Thread: Fascinating MS
View Single Post
  #19   Report Post  
Posted to rec.audio.pro
Tom McCreadie Tom McCreadie is offline
external usenet poster
 
Posts: 205
Default Fascinating MS

Mike Rivers wrote:

On 2/2/2015 8:23 PM, Fran Guidry wrote:
This certainly doesn't match my experience. If I use matched or
similarly sensitive mics and matched gain settings the S signal
is_much_ lower than the M signal and if this were not the case I
would start looking for my error.


Of course that makes sense since they're pointed so that the null is
toward what you're trying to record. However, I usually adjust the
preamp gain so that I get a good level out of the preamp and then adjust
the mid and +/- side mix for the stereo spread that I want.

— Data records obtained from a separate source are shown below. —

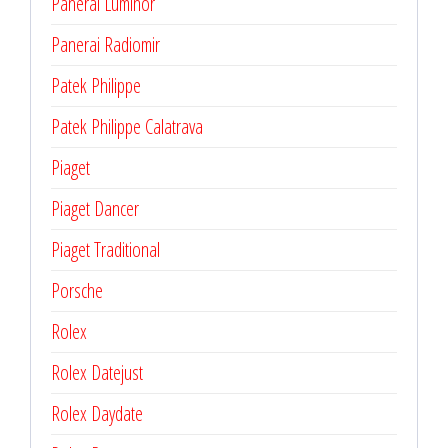
Panerai Luminor
Panerai Radiomir
Patek Philippe
Patek Philippe Calatrava
Piaget
Piaget Dancer
Piaget Traditional
Porsche
Rolex
Rolex Datejust
Rolex Daydate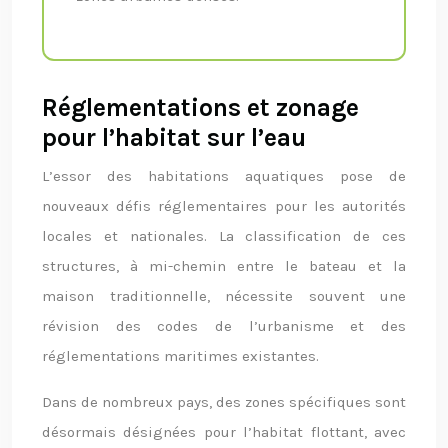
Réglementations et zonage
pour l’habitat sur l’eau
L’essor des habitations aquatiques pose de
nouveaux défis réglementaires pour les autorités
locales et nationales. La classification de ces
structures, à mi-chemin entre le bateau et la
maison traditionnelle, nécessite souvent une
révision des codes de l’urbanisme et des
réglementations maritimes existantes.
Dans de nombreux pays, des zones spécifiques sont
désormais désignées pour l’habitat flottant, avec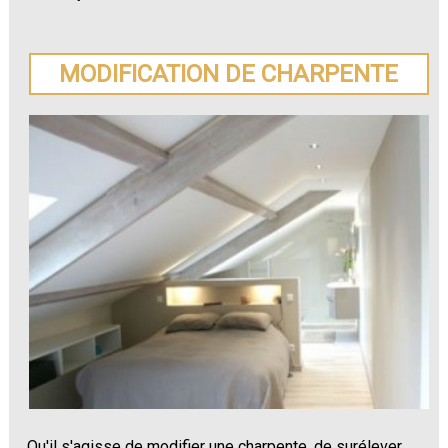
MODIFICATION DE CHARPENTE
Qu'il s'agisse de modifier une charpente, de surélever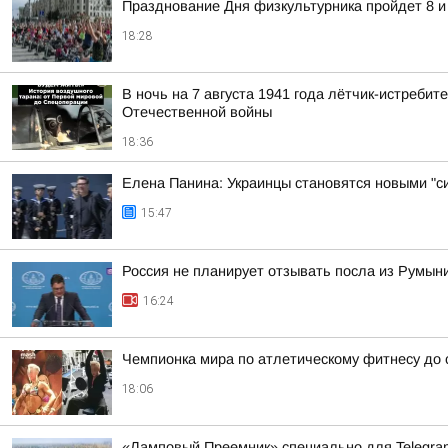
Празднование Дня физкультурника пройдет 8 и
18:28
В ночь на 7 августа 1941 года лётчик-истреб
Отечественной войны
18:36
Елена Панина: Украинцы становятся новыми "с
15:47
Россия не планирует отзывать посла из Румын
16:24
Чемпионка мира по атлетическому фитнесу до с
18:06
«Ламповый Преемник» специально для Telegr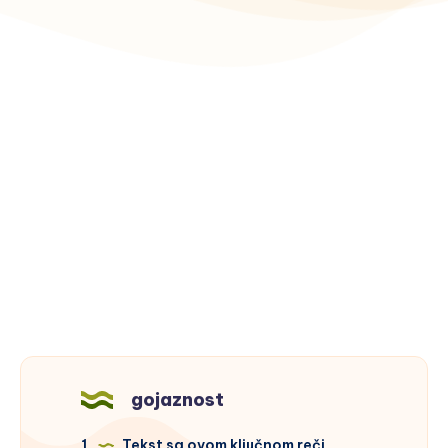
gojaznost
1
Tekst sa ovom ključnom reči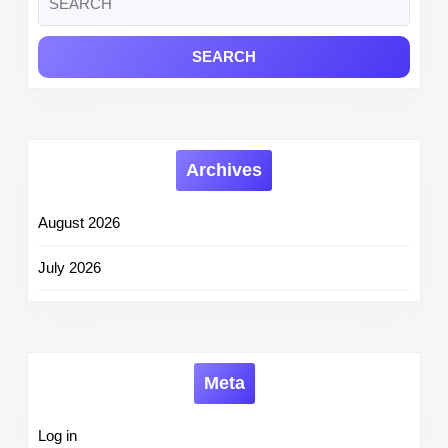
for:
Archives
August 2026
July 2026
Meta
Log in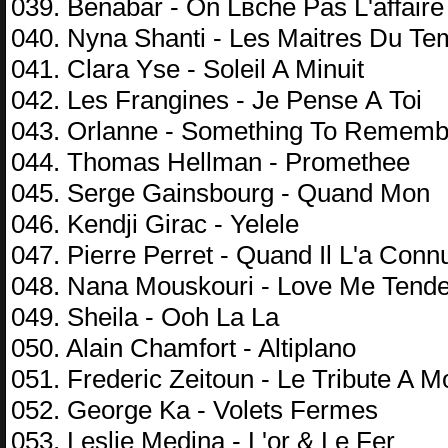
039. Benabar - On Lвche Pas L'affaire
040. Nyna Shanti - Les Maitres Du T
041. Clara Yse - Soleil A Minuit
042. Les Frangines - Je Pense А Toi
043. Orlanne - Something To Rememb
044. Thomas Hellman - Promethee
045. Serge Gainsbourg - Quand Mon
046. Kendji Girac - Yelele
047. Pierre Perret - Quand Il L'a Conn
048. Nana Mouskouri - Love Me Tende
049. Sheila - Ooh La La
050. Alain Chamfort - Altiplano
051. Frederic Zeitoun - Le Tribute A M
052. George Ka - Volets Fermes
053. Leslie Medina - L'or & Le Fer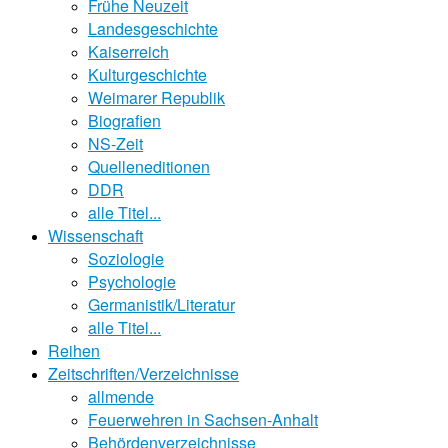
Frühe Neuzeit
Landesgeschichte
Kaiserreich
Kulturgeschichte
Weimarer Republik
Biografien
NS-Zeit
Quelleneditionen
DDR
alle Titel...
Wissenschaft
Soziologie
Psychologie
Germanistik/Literatur
alle Titel...
Reihen
Zeitschriften/Verzeichnisse
allmende
Feuerwehren in Sachsen-Anhalt
Behördenverzeichnisse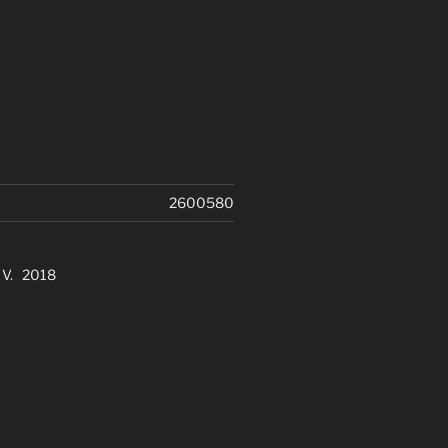
2600580
. V. 2018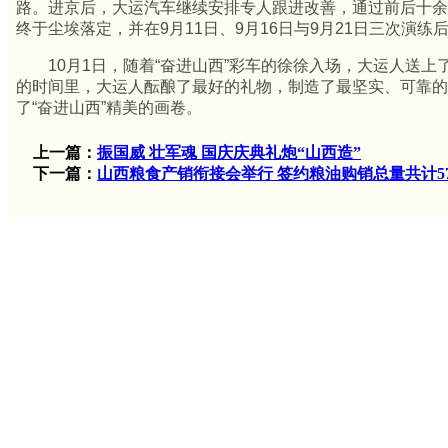
路。进京后，大运汽车继续安排专人跟进改善，通过前后十余
终于尘埃落定，并在9月11日、9月16日与9月21日三次演练
10月1日，随着“奋进山西”彩车的徐徐入场，大运人送上
的时间里，大运人酝酿了最好的礼物，制造了最坚实、可靠的
了“奋进山西”精美的画卷。
上一篇：
振国威 壮军魂 国庆庆典礼炮“山西造”
下一篇：
山西粮食产销衔接会举行 签约粮油购销总量共计57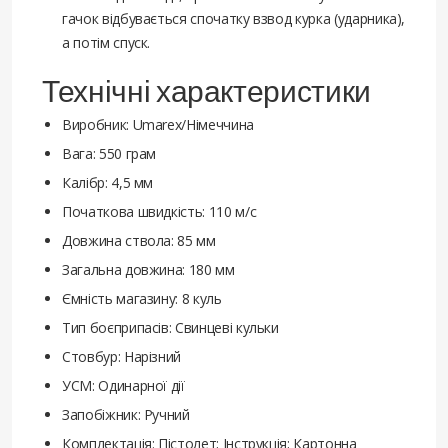
гачок відбувається спочатку взвод курка (ударника),
а потім спуск.
Технічні характеристики
Виробник: Umarex/Німеччина
Вага: 550 грам
Калібр: 4,5 мм
Початкова швидкість: 110 м/с
Довжина ствола: 85 мм
Загальна довжина: 180 мм
Ємність магазину: 8 куль
Тип боєприпасів: Свинцеві кульки
Стовбур: Нарізний
УСМ: Одинарної дії
Запобіжник: Ручний
Комплектація: Пістолет; Інструкція; Картонна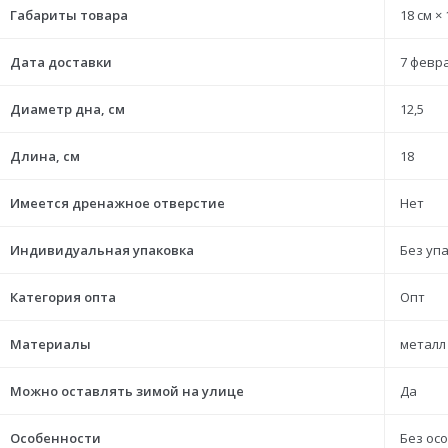
Габариты товара
18 см × 
Дата доставки
7 февра
Диаметр дна, см
12,5
Длина, см
18
Имеется дренажное отверстие
Нет
Индивидуальная упаковка
Без уп
Категория опта
Опт
Материалы
металл
Можно оставлять зимой на улице
Да
Особенности
Без ос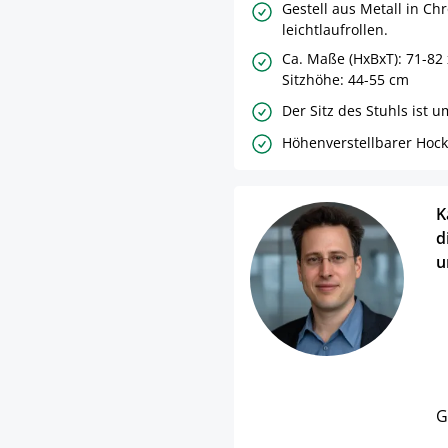
Gestell aus Metall in Ch
leichtlaufrollen.
Ca. Maße (HxBxT): 71-82 
Sitzhöhe: 44-55 cm
Der Sitz des Stuhls ist 
Höhenverstellbarer Hock
K
d
u
G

Agreed, and sensible advice. A reasonable start is with the applied M and S
channel gains of the preamp/recorder at ca. 1:1 (after due allowance for any
sensitivity differences between M and S mics), then tweak it in real time from
there.

If, instead, you fixated on setting the channel gains purely to ensure that the
recorded signals on the meters flux at equal levels for M and S, you would
almost always be recording with too much S. (Some people do hang on to recording
with M and S both maximized, though, on the dubious rationale that it still
contributes a little to a better S/N ratio or cleaner AD conversion.)

I find it's important to home in fairly close to an optimum M:S ratio in real
time before the concert starts, for only then are you able to properly address
that other important parameter: direct to reverberant ratio.

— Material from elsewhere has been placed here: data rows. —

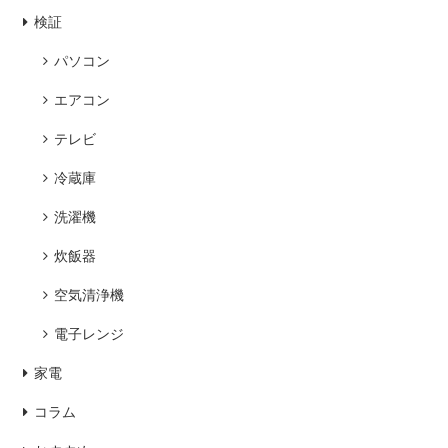
検証
パソコン
エアコン
テレビ
冷蔵庫
洗濯機
炊飯器
空気清浄機
電子レンジ
家電
コラム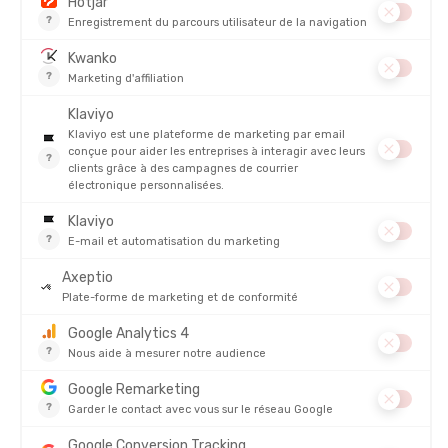
PRODUITS SIMILAIRES
SEA TO SUMMIT
SEA TO SUMMIT
SAC DE COMPRESSION ÉTANCHE
SAC DE COMPRESSION ULTRA
EVAC ULTRA LIGHT
LÉGER
EN STOCK - EXPÉDIÉ EN 24/48H
EN STOCK - EXPÉDIÉ EN 24/48H
39,95 €
29,95 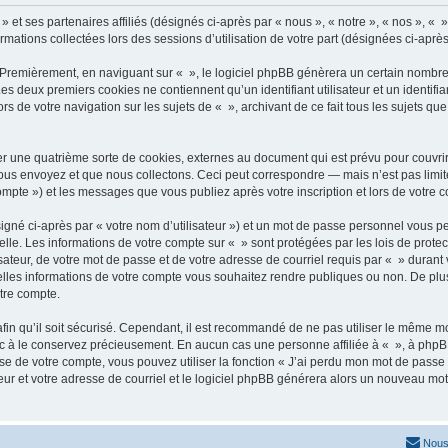
» et ses partenaires affiliés (désignés ci-après par « nous », « notre », « nos », « 
ormations collectées lors des sessions d’utilisation de votre part (désignées ci-après
 Premièrement, en naviguant sur « », le logiciel phpBB génèrera un certain nombre 
 Les deux premiers cookies ne contiennent qu’un identifiant utilisateur et un ident
rs de votre navigation sur les sujets de « », archivant de ce fait tous les sujets qu
r une quatrième sorte de cookies, externes au document qui est prévu pour couvri
us envoyez et que nous collectons. Ceci peut correspondre — mais n’est pas limité
compte ») et les messages que vous publiez après votre inscription et lors de votre
igné ci-après par « votre nom d’utilisateur ») et un mot de passe personnel vous p
elle. Les informations de votre compte sur « » sont protégées par les lois de prot
ateur, de votre mot de passe et de votre adresse de courriel requis par « » durant vo
elles informations de votre compte vous souhaitez rendre publiques ou non. De plu
otre compte.
afin qu’il soit sécurisé. Cependant, il est recommandé de ne pas utiliser le même mot
nc à le conservez précieusement. En aucun cas une personne affiliée à « », à phpB
e de votre compte, vous pouvez utiliser la fonction « J’ai perdu mon mot de passe 
eur et votre adresse de courriel et le logiciel phpBB générera alors un nouveau mo
Nous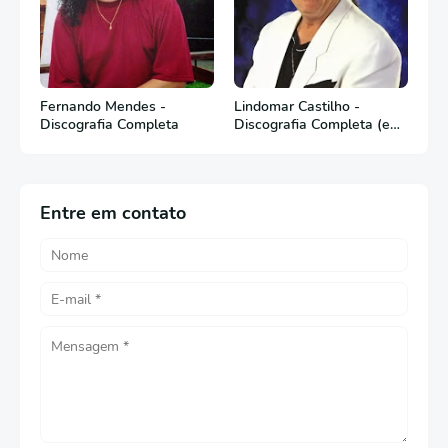
Fernando Mendes -
Lindomar Castilho -
Discografia Completa
Discografia Completa (em
Português)
Entre em contato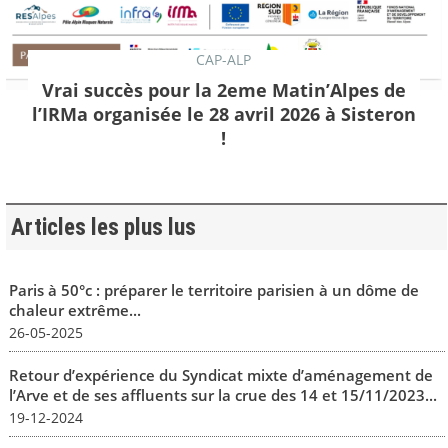
CAP-ALP
Vrai succès pour la 2eme Matin’Alpes de
l’IRMa organisée le 28 avril 2026 à Sisteron
!
Articles les plus lus
Paris à 50°c : préparer le territoire parisien à un dôme de
chaleur extrême...
26-05-2025
Retour d’expérience du Syndicat mixte d’aménagement de
l’Arve et de ses affluents sur la crue des 14 et 15/11/2023...
19-12-2024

Image width and direct/reverberant ratio are alas not independent variables - if
you widen the image by increasing the S to M ratio you always get a concomitant
increase in the reverberant to direct ratio. So it pays to strive to nail the
direct/reverberant balance at concert time, by adjusting the stand placement
distance and height.

In post in a DAW, one can always adjust the M to S ratio...but no DAW
post-processing can ever re-adjust the stand position.